Il y a six mois, en novembre 2014, le « groupe d’expert intergouvernemental sur l’évolution du climat » , le GIEC, publiait son cinquième rapport. Ce rapport contient une très mauvaise et une bonne nouvelle, la très mauvaise c’est que le réchauffement du climat s’accélère avec des impacts graves et étendues sur la santé, la biodiversité, la sécurité alimentaire et la sécurité tout court et qu’aujourd’hui il n’est pas certain que nous réussissions à maintenir la hausse globale des températures sous le seuil de 2°C. La bonne nouvelle c’est que nous avons encore les moyens de limiter le changement climatique. « Tout ce dont nous avons besoin, déclarait début novembre le vice-président du GIEC, c’est de la volonté de changer. » Pour garder le cap des 2°C, les émissions mondiales de gaz à effet de serre doivent être réduites de 40 à 70 % entre 2010 et 2050. Cela implique, entre autres, de se détourner massivement des énergies fossiles, d’améliorer fortement l’efficacité énergétique, de limiter la déforestation et donc d’investir des centaines de milliards d’ici 2030.

Or, à Berne, comme à Genève, Parlements et Gouvernemens n’ont pas pris conscience de l’urgence et se voilent la face. Ils continuent à être prêts à investir des milliards dans des projets qui contribuent à augmenter les émissions de gaz à effet de serre, que ce soit par exemple pour un deuxième tube routier à travers le Gothard, pour le développement de l’aéroport de Genève ou pour une traversée de la rade, alors qu’en même temps ils évoquent l’absence de moyens financiers suffisants pour développer plus rapidement les transports publics ou s’engager plus résolument dans la transition énergétique.

Hier, le gouvernement genevois, par la voix de son Président s’est adressé aux nouveaux membres des exécutifs des 45 communes genevoises qui prêtaient serment à la veille d’une nouvelle législature. Cela aurait pu être une occasion en or pour sensibiliser les nouveaux magistrats aux conséquences du réchauffement climatique et les inciter à investir dans l’amélioration de l’efficience énergétique des bâtiments communaux, dans le développement des énergies renouvelables, dans des mesures d’économies d’énergie, dans le développement de pistes cyclables, dans des mesures d’incitation  à privilégier les transports publics, etc, bref, l’opportnité de souligner que la transition énergétique s’opère à tous les échelons et que l’échelon communal est déterminant. Plusieurs communes suburbaines dont la mienne s’apprêtent ou sont en train de construire de nouveaux quartiers. Aucun mot d’encouragement ou de soutien n’a été prononcé de la part du gouvernement pour insister  sur la nécessité que ces nouveaux quartiers soient véritablement des écoquartiers exemplaires qui relèvent durablement les défis climatiques auxquels la planète est confrontée.

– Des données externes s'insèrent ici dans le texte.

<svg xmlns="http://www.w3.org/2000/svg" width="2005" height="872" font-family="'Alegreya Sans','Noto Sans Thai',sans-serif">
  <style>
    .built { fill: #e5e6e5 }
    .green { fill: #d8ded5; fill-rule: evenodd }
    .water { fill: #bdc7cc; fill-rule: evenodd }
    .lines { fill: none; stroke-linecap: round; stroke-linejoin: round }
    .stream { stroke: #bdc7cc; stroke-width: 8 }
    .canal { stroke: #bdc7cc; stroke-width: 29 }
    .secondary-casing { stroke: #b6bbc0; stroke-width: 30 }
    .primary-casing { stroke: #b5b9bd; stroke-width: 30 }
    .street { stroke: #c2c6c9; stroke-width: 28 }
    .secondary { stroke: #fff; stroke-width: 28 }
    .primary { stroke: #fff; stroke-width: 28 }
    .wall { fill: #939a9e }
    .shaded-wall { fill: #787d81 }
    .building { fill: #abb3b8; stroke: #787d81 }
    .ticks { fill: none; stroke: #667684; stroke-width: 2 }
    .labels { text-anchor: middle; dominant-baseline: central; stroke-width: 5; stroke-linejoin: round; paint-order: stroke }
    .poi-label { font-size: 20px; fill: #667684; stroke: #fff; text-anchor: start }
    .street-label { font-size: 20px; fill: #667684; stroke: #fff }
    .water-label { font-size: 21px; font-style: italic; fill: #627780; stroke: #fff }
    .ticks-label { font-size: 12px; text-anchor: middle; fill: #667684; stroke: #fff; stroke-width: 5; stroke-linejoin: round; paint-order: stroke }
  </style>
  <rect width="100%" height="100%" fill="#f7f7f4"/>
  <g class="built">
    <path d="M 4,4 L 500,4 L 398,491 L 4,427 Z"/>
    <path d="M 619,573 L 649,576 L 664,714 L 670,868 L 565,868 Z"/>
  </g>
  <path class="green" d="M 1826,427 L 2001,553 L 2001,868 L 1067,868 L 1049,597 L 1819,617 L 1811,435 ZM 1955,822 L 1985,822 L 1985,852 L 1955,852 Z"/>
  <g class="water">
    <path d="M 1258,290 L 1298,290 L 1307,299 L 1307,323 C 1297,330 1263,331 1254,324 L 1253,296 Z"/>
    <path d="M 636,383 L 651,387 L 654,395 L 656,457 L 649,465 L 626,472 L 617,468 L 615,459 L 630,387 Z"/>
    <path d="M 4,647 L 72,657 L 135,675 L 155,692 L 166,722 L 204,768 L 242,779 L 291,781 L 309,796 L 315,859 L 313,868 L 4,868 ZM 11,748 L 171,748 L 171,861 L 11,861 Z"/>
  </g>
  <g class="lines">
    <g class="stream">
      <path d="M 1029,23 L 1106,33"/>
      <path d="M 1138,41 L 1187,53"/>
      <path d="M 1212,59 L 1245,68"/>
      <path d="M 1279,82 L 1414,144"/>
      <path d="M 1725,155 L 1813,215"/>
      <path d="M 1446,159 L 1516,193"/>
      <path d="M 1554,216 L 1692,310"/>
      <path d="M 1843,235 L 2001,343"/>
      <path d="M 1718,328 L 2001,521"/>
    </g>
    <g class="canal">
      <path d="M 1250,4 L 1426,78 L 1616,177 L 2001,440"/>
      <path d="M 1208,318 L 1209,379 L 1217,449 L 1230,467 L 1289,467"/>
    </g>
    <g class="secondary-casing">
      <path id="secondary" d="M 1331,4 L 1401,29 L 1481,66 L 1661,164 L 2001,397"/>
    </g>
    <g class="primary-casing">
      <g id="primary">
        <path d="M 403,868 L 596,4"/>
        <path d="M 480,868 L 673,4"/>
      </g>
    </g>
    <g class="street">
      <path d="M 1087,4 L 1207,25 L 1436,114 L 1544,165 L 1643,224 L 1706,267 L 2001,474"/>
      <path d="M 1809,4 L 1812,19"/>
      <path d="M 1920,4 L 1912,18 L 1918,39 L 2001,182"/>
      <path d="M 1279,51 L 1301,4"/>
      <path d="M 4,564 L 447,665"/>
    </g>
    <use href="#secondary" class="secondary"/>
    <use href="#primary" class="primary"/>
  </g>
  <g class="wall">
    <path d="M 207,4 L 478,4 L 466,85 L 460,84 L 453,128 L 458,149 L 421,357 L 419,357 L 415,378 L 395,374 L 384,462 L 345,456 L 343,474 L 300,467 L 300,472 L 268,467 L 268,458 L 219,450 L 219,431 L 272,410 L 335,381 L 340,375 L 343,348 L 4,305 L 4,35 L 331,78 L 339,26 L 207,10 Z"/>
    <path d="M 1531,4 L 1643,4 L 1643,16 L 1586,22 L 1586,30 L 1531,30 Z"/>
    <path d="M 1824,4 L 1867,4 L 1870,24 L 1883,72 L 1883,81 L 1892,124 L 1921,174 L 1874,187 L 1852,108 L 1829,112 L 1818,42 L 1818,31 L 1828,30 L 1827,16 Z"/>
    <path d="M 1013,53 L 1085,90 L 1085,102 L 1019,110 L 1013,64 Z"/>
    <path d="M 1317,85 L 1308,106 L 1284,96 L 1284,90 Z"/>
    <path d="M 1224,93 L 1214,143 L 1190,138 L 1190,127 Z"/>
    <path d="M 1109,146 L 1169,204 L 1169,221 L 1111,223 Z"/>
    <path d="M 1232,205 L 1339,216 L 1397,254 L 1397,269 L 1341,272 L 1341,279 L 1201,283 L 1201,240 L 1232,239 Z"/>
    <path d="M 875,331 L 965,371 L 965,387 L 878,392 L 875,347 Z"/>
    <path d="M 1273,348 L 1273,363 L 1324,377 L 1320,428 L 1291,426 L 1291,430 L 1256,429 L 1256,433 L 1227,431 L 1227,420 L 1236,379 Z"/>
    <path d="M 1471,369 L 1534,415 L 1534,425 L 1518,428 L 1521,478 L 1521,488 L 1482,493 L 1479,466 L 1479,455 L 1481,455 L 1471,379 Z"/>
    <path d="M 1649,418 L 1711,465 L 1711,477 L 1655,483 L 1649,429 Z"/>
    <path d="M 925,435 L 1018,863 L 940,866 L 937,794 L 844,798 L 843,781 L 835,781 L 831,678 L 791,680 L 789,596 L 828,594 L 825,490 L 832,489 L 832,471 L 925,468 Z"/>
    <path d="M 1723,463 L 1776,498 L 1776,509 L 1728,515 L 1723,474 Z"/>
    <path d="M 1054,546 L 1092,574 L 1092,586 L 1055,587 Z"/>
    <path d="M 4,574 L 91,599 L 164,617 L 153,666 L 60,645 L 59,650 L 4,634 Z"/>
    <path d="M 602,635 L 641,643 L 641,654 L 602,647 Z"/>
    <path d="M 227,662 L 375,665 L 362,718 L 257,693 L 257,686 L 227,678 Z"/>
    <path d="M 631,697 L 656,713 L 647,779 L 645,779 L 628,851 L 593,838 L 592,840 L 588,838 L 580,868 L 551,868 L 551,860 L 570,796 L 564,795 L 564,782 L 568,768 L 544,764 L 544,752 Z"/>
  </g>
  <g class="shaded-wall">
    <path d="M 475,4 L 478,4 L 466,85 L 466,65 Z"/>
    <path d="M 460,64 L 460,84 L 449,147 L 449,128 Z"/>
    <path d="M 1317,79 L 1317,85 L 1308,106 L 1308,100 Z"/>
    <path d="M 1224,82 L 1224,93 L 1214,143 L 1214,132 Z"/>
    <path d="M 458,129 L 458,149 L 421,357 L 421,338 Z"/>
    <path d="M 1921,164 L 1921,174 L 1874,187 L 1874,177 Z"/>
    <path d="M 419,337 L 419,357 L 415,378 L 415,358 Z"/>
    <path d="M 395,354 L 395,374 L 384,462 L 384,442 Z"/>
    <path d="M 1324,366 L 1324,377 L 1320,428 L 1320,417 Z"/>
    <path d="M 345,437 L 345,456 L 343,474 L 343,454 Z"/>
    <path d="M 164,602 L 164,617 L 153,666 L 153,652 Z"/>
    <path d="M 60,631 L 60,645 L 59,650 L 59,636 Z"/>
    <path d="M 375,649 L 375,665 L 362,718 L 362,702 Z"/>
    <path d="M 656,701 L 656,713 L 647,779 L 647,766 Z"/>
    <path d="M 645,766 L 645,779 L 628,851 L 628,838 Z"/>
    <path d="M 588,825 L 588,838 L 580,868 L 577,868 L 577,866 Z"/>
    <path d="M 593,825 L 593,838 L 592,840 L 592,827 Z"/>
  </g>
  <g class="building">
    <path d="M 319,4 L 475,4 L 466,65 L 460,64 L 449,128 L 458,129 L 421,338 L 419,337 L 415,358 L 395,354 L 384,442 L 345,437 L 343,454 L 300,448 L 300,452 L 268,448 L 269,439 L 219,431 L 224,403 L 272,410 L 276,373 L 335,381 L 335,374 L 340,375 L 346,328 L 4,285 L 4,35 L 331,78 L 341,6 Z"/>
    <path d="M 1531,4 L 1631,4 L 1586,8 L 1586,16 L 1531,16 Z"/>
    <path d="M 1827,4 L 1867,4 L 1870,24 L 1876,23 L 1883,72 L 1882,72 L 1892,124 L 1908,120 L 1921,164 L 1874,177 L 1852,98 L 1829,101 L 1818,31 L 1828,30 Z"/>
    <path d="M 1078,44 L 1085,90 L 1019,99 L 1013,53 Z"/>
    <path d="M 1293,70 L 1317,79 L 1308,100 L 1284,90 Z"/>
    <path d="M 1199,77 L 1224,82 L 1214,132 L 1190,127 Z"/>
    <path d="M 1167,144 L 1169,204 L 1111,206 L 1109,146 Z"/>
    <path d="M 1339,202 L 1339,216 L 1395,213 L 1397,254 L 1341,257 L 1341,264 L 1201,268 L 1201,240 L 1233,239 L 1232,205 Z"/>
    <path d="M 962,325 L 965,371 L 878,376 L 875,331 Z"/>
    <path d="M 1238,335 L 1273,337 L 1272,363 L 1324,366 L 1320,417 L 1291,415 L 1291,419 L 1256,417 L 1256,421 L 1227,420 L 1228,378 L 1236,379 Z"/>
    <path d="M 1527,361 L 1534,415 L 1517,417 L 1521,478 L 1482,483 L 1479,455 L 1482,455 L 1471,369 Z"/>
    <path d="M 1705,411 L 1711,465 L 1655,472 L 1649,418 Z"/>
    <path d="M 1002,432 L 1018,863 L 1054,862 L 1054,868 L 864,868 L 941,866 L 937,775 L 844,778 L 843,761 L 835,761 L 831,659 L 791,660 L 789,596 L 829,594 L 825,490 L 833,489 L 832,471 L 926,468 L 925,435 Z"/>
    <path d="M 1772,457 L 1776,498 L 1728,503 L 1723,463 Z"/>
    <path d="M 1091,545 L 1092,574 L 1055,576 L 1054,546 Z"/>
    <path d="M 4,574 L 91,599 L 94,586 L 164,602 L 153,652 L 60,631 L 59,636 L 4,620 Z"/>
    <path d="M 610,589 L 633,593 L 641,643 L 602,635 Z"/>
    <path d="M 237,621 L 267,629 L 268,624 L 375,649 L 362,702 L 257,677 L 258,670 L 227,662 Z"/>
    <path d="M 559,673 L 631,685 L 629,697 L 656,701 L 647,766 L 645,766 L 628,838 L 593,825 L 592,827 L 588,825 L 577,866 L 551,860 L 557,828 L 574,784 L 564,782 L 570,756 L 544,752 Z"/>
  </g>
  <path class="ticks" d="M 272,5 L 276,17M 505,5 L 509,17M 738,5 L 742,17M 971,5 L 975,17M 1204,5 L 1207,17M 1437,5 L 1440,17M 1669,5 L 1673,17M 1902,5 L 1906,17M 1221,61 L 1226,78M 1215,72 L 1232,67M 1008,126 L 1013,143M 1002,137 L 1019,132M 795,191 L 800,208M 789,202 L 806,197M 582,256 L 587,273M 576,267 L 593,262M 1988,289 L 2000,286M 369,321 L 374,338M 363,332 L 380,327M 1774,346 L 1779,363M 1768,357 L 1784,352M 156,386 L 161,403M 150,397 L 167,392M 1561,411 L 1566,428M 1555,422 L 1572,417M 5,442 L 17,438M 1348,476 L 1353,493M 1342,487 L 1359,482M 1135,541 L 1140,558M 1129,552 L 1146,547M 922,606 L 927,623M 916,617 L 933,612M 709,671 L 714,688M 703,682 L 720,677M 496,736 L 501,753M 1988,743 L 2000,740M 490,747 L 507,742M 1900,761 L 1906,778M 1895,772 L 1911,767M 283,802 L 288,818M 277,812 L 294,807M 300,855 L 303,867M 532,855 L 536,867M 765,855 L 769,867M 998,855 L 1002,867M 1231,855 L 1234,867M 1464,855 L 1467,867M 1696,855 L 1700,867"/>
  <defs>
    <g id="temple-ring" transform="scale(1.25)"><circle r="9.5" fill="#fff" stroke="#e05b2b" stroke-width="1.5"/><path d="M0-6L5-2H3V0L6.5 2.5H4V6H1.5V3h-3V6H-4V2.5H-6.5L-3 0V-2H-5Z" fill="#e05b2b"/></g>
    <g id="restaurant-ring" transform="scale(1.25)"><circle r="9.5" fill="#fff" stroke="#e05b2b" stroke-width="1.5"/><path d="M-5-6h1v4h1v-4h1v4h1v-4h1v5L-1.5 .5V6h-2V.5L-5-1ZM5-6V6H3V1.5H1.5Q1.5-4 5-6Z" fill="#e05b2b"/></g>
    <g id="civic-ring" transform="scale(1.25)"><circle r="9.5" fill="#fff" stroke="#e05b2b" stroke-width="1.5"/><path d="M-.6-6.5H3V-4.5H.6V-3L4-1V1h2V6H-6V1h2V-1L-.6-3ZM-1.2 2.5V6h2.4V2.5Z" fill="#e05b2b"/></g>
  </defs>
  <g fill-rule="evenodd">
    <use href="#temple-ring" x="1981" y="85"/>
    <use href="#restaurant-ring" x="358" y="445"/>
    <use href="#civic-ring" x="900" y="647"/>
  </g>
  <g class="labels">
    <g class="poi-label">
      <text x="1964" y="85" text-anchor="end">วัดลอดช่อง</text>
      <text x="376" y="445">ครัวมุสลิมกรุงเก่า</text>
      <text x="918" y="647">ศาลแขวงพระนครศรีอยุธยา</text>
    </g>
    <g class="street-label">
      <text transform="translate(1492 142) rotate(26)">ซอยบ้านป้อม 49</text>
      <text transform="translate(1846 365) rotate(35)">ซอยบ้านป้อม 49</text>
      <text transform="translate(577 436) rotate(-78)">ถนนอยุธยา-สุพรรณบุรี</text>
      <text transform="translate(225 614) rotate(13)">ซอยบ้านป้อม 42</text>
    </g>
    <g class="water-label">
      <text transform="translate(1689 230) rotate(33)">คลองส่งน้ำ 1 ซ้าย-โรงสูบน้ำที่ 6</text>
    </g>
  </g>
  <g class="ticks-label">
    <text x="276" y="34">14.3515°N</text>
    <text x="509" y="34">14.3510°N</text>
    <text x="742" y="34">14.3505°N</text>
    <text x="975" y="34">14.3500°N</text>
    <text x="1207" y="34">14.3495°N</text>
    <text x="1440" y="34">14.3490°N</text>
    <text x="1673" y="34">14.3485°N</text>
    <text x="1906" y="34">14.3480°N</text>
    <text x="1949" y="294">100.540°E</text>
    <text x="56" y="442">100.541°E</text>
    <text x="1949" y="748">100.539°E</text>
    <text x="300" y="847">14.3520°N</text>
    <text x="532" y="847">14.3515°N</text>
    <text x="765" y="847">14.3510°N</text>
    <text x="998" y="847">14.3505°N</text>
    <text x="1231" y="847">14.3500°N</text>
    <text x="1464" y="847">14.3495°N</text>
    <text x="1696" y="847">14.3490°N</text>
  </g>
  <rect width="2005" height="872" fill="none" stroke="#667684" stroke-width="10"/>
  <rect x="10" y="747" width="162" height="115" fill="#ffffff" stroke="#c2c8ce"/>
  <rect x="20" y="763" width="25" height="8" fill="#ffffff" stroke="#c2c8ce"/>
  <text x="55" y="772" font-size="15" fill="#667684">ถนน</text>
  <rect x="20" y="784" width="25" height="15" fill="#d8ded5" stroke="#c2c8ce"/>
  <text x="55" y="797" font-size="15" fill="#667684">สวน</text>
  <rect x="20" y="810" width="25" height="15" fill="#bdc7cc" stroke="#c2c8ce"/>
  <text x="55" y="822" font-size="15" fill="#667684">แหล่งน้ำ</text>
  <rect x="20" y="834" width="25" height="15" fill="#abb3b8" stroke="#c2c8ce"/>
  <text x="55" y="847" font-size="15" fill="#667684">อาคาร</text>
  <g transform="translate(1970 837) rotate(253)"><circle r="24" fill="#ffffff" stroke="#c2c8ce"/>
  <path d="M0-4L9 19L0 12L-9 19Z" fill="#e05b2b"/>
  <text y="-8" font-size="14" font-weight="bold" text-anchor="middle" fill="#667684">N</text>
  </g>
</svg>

Comme de toute évidence la prise de conscience nécessaire n’a pas encore atteint les sphères gouvernementales et parlementaires, des rassemblements comme celui d’aujourd’hui sont plus que jamais nécessaires. La société civile doit devenir un puissant lobby qui mette le climat définitivement à l’agenda politique. Mais les manifestations ne suffisent pas. Il nous faut imaginer, inventer, créer les alternatives. Les nouveaux quartiers en construction doivent devenir des lieux privilégiés de ces innovations nécessaires. A  Meyrin, de nombreuses personnes s’y engagent au sein du futur écoquartier des Vergers. Ce n’est pas toujours simple. Elles se heurtent souvent à des résistances et des incompréhensions. Mais il est indispensable de persévérer. Alternatiba Léman auquel les autorités meyrinoises ont décidé d’apporter un soutien financier permettra de rendre visible et crédible que d’autres manières de produire et de consommer sont possibles. Je souhaite vraiment que ce vaste rassemblement en septembre prochain contribue à cette indispensable prise de conscience.

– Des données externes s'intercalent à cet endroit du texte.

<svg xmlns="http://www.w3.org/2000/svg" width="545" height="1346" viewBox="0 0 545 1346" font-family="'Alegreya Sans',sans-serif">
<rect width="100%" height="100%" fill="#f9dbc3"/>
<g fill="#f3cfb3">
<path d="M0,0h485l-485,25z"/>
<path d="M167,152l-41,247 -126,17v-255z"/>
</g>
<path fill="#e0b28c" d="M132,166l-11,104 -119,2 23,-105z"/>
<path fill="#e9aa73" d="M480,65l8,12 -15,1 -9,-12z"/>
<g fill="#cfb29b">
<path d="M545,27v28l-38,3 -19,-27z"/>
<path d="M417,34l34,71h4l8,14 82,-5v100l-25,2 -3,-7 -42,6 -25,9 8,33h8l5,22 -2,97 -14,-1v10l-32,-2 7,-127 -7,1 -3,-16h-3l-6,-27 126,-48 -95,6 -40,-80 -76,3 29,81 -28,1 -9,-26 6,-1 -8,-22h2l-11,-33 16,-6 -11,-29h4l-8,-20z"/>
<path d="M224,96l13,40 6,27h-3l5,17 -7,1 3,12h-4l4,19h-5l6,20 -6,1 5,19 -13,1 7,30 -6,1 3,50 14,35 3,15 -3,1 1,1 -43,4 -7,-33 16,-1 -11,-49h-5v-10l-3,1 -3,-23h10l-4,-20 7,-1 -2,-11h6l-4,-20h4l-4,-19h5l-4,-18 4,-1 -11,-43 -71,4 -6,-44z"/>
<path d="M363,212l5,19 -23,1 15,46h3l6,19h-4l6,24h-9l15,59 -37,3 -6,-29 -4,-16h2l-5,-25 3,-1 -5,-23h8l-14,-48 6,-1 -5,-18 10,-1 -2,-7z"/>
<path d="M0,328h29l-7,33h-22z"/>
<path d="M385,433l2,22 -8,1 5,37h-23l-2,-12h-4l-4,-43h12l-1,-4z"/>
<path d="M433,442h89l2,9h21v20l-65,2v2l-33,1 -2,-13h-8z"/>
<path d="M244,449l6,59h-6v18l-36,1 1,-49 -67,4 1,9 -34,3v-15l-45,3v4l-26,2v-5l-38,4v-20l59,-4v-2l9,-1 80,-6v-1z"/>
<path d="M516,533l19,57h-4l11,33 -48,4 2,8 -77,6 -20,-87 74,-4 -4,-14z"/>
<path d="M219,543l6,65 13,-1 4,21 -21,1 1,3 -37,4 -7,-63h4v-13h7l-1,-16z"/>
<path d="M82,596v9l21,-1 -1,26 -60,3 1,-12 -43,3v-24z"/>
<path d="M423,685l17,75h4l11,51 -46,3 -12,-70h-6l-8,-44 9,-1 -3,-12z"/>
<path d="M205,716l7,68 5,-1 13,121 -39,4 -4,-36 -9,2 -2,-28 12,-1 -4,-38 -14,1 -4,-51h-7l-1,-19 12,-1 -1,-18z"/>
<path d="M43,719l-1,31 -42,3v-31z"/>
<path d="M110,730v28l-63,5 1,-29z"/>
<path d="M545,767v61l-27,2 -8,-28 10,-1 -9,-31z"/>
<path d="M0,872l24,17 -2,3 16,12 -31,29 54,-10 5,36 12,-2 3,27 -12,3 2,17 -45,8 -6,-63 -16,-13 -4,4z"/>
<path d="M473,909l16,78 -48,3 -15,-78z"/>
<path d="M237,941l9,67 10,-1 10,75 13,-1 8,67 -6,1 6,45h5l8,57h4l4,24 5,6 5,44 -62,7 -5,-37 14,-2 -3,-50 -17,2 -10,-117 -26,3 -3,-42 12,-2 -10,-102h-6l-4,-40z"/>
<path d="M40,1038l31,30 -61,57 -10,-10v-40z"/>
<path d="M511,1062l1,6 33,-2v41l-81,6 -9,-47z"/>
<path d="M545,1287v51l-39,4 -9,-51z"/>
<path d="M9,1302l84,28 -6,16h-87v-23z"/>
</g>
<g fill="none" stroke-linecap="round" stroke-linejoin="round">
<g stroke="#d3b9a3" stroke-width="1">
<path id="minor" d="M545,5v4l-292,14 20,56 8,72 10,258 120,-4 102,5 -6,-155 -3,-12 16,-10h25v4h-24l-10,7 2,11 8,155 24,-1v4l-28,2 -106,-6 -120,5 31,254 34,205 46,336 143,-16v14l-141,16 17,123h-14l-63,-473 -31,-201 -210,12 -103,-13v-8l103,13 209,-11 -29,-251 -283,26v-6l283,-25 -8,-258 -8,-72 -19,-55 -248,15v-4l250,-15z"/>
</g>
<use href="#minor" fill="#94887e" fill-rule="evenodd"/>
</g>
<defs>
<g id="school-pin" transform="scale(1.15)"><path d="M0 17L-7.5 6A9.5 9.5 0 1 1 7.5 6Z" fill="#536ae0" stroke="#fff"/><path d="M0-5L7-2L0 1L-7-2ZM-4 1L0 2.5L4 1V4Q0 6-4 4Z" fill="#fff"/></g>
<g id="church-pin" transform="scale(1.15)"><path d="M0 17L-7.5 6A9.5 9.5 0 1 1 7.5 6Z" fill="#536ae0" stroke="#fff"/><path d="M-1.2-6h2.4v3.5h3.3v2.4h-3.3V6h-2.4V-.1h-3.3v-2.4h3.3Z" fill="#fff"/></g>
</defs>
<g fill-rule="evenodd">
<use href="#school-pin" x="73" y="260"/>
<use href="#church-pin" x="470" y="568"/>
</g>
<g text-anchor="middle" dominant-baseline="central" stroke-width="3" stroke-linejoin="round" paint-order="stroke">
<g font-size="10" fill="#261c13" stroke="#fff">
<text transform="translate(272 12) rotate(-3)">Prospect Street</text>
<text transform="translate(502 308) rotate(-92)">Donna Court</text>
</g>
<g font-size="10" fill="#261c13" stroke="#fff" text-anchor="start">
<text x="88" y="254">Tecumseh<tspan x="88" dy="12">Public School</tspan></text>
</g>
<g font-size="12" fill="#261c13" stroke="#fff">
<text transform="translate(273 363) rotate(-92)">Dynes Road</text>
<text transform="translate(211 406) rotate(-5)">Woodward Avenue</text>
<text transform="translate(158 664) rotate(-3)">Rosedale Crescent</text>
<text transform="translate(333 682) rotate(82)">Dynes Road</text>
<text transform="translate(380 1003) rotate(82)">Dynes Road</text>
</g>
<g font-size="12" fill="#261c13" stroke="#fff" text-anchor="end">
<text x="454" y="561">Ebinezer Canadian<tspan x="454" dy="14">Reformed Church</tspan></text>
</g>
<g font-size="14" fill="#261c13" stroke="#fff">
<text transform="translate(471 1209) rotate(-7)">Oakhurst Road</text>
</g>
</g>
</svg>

Et pour conclure, j’évoquerai également le débat qui s’engage sur l’avenir de l’aéroport de Genève. L’aéroport de Genève n’est certes pas le seul responsable des nuisances et de la pollution que nous subissons, mais la discussion autour de son développement futur lance un vrai débat de société. Consciente des conséquences néfastes sur la santé des habitants, sur la création de logements qu’implique un futur développement de l’aéroport, les communes riveraines, dont Meyrin, s’inquiètent et s’organisent. Pétitions, résolutions et initiatives sont lancées. En lien et en accord avec l’Association transfrontalières des communes riveraines de l’aéroport, la commune de Meyrin demande de surseoir à l’élaboration d’une planification qui ne remette pas en question le développement prévu de l’aéroport. Nous demandons entre autres que préalablement à toute décision des études soient faites sur la santé et la mobilité des populations riveraines. Ces études doivent nous permettre d’opérer des choix en pleine connaissance de cause. L’avenir de l’aéoroport international de Genève doit interpeller la société dans son ensemble. Au cours de la dernière décennie, comme le relève l’étude réalisée par Noé 21, l’aéroport a connu une énorme croissance avec une augmentation de plus de 80% d’émissions de CO2 et donc plus de nuisances environnementales, mais aussi une croissance de 80% de passagers profitant des vols low cost en plein essor. Le débat qui s’engage autour de l’aéroport, le frein que nous devons absolument tirer si nous voulons agir sur le changement climatique implique aussi une remise en question de nos propres modes de déplacement.

Pierre-Alain Tschudi , Conseiller administratif à Meyrin, 30 mai 2015 manifestation pour le climat.